◆ Exercise: Below are some records; output exactly the lines from the line with "### 67. argument是数组吗，如果不是怎么变为数组" to the line with "### 72. function", both ends kept, and nothing more.
● ● ●
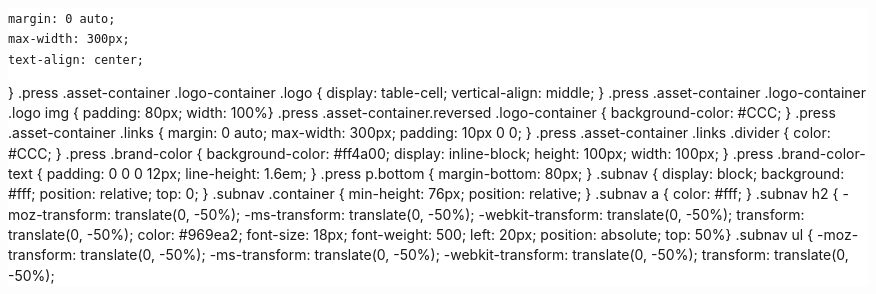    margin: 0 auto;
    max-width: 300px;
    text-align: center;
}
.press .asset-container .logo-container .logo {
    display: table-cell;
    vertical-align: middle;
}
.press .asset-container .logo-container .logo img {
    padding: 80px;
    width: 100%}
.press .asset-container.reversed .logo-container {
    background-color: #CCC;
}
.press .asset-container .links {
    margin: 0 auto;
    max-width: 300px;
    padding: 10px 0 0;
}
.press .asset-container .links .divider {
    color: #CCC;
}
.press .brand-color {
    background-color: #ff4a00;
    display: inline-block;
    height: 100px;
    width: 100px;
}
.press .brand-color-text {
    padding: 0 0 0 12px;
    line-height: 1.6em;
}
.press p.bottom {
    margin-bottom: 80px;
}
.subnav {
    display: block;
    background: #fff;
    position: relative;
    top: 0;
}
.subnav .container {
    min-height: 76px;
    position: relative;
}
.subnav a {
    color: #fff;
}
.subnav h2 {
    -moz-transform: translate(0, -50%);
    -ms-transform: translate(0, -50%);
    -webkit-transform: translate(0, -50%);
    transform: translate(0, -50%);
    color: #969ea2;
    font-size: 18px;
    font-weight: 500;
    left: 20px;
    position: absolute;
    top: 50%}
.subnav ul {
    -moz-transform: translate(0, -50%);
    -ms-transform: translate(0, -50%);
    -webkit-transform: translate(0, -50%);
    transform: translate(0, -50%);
● ● ●
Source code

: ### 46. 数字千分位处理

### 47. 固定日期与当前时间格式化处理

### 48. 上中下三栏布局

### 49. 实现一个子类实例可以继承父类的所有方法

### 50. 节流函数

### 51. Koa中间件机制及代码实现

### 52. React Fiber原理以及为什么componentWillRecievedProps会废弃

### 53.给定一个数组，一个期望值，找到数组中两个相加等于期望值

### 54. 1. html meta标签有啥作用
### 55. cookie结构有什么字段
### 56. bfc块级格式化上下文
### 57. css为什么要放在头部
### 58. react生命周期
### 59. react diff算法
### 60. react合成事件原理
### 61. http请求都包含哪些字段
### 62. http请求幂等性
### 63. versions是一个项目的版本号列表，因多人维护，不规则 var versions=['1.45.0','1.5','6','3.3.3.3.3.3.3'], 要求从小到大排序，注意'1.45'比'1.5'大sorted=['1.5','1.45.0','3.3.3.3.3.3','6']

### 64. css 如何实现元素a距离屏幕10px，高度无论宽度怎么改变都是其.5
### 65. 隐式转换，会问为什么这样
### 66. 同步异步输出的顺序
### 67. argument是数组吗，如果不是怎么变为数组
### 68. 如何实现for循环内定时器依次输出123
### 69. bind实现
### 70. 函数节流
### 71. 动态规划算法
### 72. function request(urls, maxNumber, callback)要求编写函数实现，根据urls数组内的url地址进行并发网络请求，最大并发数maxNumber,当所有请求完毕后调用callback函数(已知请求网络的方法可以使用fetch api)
● ● ●
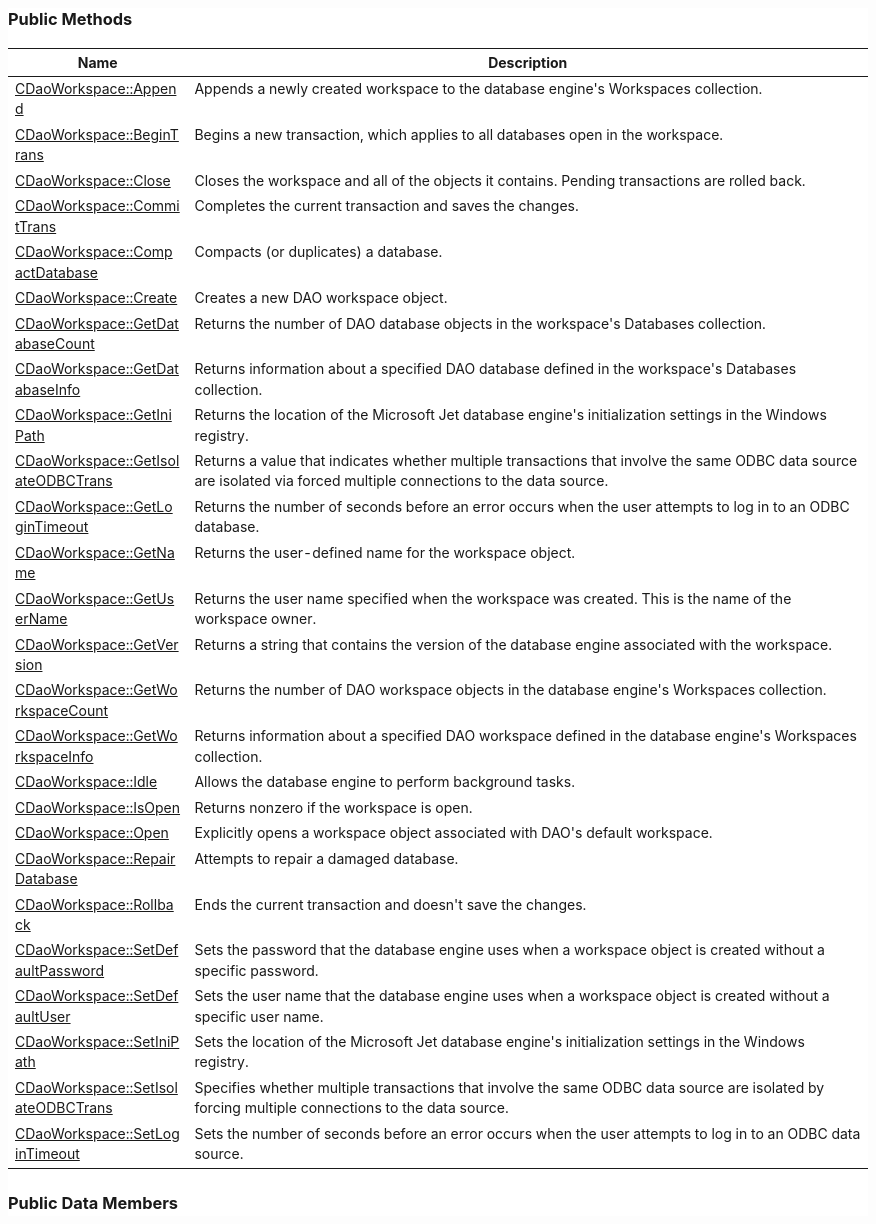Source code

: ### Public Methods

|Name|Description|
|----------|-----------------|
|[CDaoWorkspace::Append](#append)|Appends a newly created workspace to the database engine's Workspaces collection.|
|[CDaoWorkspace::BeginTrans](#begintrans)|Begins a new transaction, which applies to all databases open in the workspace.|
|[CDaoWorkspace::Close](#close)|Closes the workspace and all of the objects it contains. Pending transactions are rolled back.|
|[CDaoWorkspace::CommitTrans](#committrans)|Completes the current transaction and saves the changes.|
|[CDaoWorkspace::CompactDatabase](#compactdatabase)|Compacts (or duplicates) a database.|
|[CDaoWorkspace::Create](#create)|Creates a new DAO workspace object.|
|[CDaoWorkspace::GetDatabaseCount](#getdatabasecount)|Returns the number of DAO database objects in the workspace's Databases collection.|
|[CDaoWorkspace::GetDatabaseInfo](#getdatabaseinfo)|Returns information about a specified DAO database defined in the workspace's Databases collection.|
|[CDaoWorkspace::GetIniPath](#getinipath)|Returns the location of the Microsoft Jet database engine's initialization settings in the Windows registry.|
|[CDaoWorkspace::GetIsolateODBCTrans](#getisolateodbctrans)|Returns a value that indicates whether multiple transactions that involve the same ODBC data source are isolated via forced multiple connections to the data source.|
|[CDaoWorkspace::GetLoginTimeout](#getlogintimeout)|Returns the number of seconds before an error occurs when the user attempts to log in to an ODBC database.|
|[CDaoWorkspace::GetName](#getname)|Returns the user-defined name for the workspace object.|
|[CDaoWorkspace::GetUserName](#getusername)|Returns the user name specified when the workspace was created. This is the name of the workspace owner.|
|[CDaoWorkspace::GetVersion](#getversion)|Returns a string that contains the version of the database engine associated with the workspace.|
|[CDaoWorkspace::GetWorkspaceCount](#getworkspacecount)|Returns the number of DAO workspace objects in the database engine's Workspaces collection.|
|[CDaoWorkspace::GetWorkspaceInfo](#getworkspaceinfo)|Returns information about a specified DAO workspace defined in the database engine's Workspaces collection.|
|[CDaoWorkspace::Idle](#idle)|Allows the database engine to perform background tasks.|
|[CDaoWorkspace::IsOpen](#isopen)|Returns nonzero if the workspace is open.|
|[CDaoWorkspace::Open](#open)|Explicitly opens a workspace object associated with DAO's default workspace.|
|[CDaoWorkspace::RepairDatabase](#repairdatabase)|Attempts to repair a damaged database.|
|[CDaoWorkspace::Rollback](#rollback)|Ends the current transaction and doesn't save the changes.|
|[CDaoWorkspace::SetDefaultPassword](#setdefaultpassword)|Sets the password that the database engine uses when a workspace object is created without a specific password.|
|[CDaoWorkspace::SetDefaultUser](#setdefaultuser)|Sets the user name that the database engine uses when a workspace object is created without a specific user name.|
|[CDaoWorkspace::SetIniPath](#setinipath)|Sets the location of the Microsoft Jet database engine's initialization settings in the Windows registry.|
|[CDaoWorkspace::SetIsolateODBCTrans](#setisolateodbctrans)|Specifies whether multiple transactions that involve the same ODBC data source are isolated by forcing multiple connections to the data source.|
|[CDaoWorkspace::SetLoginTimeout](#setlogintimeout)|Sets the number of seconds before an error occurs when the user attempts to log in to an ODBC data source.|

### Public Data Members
● ● ●
◆ Solution:
### 67. argument是数组吗，如果不是怎么变为数组
### 68. 如何实现for循环内定时器依次输出123
### 69. bind实现
### 70. 函数节流
### 71. 动态规划算法
### 72. function request(urls, maxNumber, callback)要求编写函数实现，根据urls数组内的url地址进行并发网络请求，最大并发数maxNumber,当所有请求完毕后调用callback函数(已知请求网络的方法可以使用fetch api)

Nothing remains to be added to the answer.